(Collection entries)
* * * *

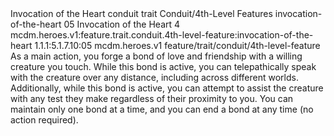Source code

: <ability>
  <name>Invocation of the Heart</name>
  <metadata>
    <class>conduit</class>
    <feature_type>trait</feature_type>
    <file_dpath>Conduit/4th-Level Features</file_dpath>
    <item_id>invocation-of-the-heart</item_id>
    <item_index>05</item_index>
    <item_name>Invocation of the Heart</item_name>
    <level>4</level>
    <scc>mcdm.heroes.v1:feature.trait.conduit.4th-level-feature:invocation-of-the-heart</scc>
    <scdc>1.1.1:5.1.7.10:05</scdc>
    <source>mcdm.heroes.v1</source>
    <type>feature/trait/conduit/4th-level-feature</type>
  </metadata>
  <effects>
    <effect type="mundane">As a main action, you forge a bond of love and friendship with a willing creature you touch. While this bond is active, you can telepathically speak with the creature over any distance, including across different worlds. Additionally, while this bond is active, you can attempt to assist the creature with any test they make regardless of their proximity to you. You can maintain only one bond at a time, and you can end a bond at any time (no action required).</effect>
  </effects>
</ability>
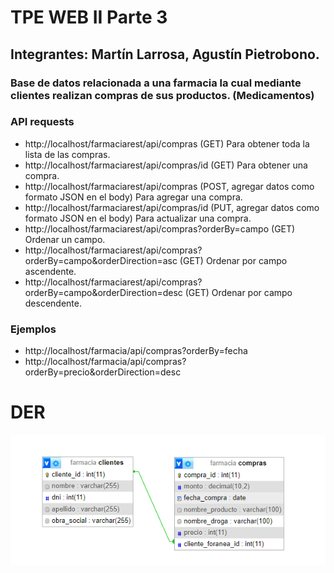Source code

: # TPE WEB II Parte 3
## Integrantes: Martín Larrosa, Agustín Pietrobono.
### Base de datos relacionada a una farmacia la cual mediante clientes realizan compras de sus productos. (Medicamentos)

### API requests
- http://localhost/farmaciarest/api/compras (GET) Para obtener toda la lista de las compras.
- http://localhost/farmaciarest/api/compras/id (GET) Para obtener una compra.
- http://localhost/farmaciarest/api/compras (POST, agregar datos como formato JSON en el body) Para agregar una compra.
- http://localhost/farmaciarest/api/compras/id (PUT, agregar datos como formato JSON en el body) Para actualizar una compra.
- http://localhost/farmaciarest/api/compras?orderBy=campo (GET) Ordenar un campo.
- http://localhost/farmaciarest/api/compras?orderBy=campo&orderDirection=asc (GET) Ordenar por campo ascendente.
- http://localhost/farmaciarest/api/compras?orderBy=campo&orderDirection=desc (GET) Ordenar por campo descendente.

### Ejemplos
- http://localhost/farmacia/api/compras?orderBy=fecha
- http://localhost/farmacia/api/compras?orderBy=precio&orderDirection=desc

# DER
![Diagrama entidad relación](DIAGRAMA.png)
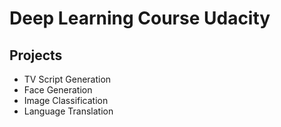 # Deep Learning Course Udacity

## Projects
- TV Script Generation 
- Face Generation
- Image Classification
- Language Translation
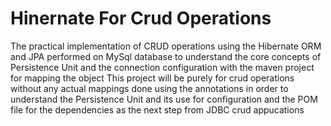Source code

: # Hinernate For Crud Operations
The practical implementation of CRUD operations using the Hibernate ORM and JPA performed on MySql database to understand the core concepts of Persistence Unit and the connection configuration with the maven project for mapping the object
This project will be purely for crud operations without any actual mappings done using the annotations in order to understand the Persistence Unit and its use for configuration and the POM file for the dependencies as the next step from JDBC crud appucations
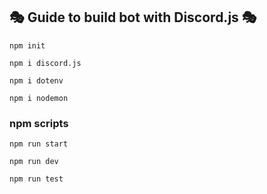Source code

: 🎭 Guide to build bot with Discord.js 🎭
------------------------------------------------------------
`npm init`

`npm i discord.js`

`npm i dotenv`

`npm i nodemon`

### npm scripts

`npm run start`

`npm run dev`

`npm run test`


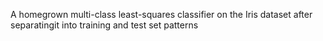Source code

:  A homegrown multi-class least-squares classifier on the Iris dataset after separatingit into training and test set patterns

* * * *

What is needed: Word for word, print every record, and leave out any picture.

Expected output:
Source code

: <ability>
  <name>Invocation of the Heart</name>
  <metadata>
    <class>conduit</class>
    <feature_type>trait</feature_type>
    <file_dpath>Conduit/4th-Level Features</file_dpath>
    <item_id>invocation-of-the-heart</item_id>
    <item_index>05</item_index>
    <item_name>Invocation of the Heart</item_name>
    <level>4</level>
    <scc>mcdm.heroes.v1:feature.trait.conduit.4th-level-feature:invocation-of-the-heart</scc>
    <scdc>1.1.1:5.1.7.10:05</scdc>
    <source>mcdm.heroes.v1</source>
    <type>feature/trait/conduit/4th-level-feature</type>
  </metadata>
  <effects>
    <effect type="mundane">As a main action, you forge a bond of love and friendship with a willing creature you touch. While this bond is active, you can telepathically speak with the creature over any distance, including across different worlds. Additionally, while this bond is active, you can attempt to assist the creature with any test they make regardless of their proximity to you. You can maintain only one bond at a time, and you can end a bond at any time (no action required).</effect>
  </effects>
</ability>
Source code

: # TPE WEB II Parte 3
## Integrantes: Martín Larrosa, Agustín Pietrobono.
### Base de datos relacionada a una farmacia la cual mediante clientes realizan compras de sus productos. (Medicamentos)

### API requests
- http://localhost/farmaciarest/api/compras (GET) Para obtener toda la lista de las compras.
- http://localhost/farmaciarest/api/compras/id (GET) Para obtener una compra.
- http://localhost/farmaciarest/api/compras (POST, agregar datos como formato JSON en el body) Para agregar una compra.
- http://localhost/farmaciarest/api/compras/id (PUT, agregar datos como formato JSON en el body) Para actualizar una compra.
- http://localhost/farmaciarest/api/compras?orderBy=campo (GET) Ordenar un campo.
- http://localhost/farmaciarest/api/compras?orderBy=campo&orderDirection=asc (GET) Ordenar por campo ascendente.
- http://localhost/farmaciarest/api/compras?orderBy=campo&orderDirection=desc (GET) Ordenar por campo descendente.

### Ejemplos
- http://localhost/farmacia/api/compras?orderBy=fecha
- http://localhost/farmacia/api/compras?orderBy=precio&orderDirection=desc

# DER
![Diagrama entidad relación](DIAGRAMA.png)
 # Deep Learning Course Udacity

## Projects
- TV Script Generation 
- Face Generation
- Image Classification
- Language Translation
Source code

: # Hinernate For Crud Operations
The practical implementation of CRUD operations using the Hibernate ORM and JPA performed on MySql database to understand the core concepts of Persistence Unit and the connection configuration with the maven project for mapping the object
This project will be purely for crud operations without any actual mappings done using the annotations in order to understand the Persistence Unit and its use for configuration and the POM file for the dependencies as the next step from JDBC crud appucations
Source code

: 🎭 Guide to build bot with Discord.js 🎭
------------------------------------------------------------
`npm init`

`npm i discord.js`

`npm i dotenv`

`npm i nodemon`

### npm scripts

`npm run start`

`npm run dev`

`npm run test`


Source code

:  A homegrown multi-class least-squares classifier on the Iris dataset after separatingit into training and test set patterns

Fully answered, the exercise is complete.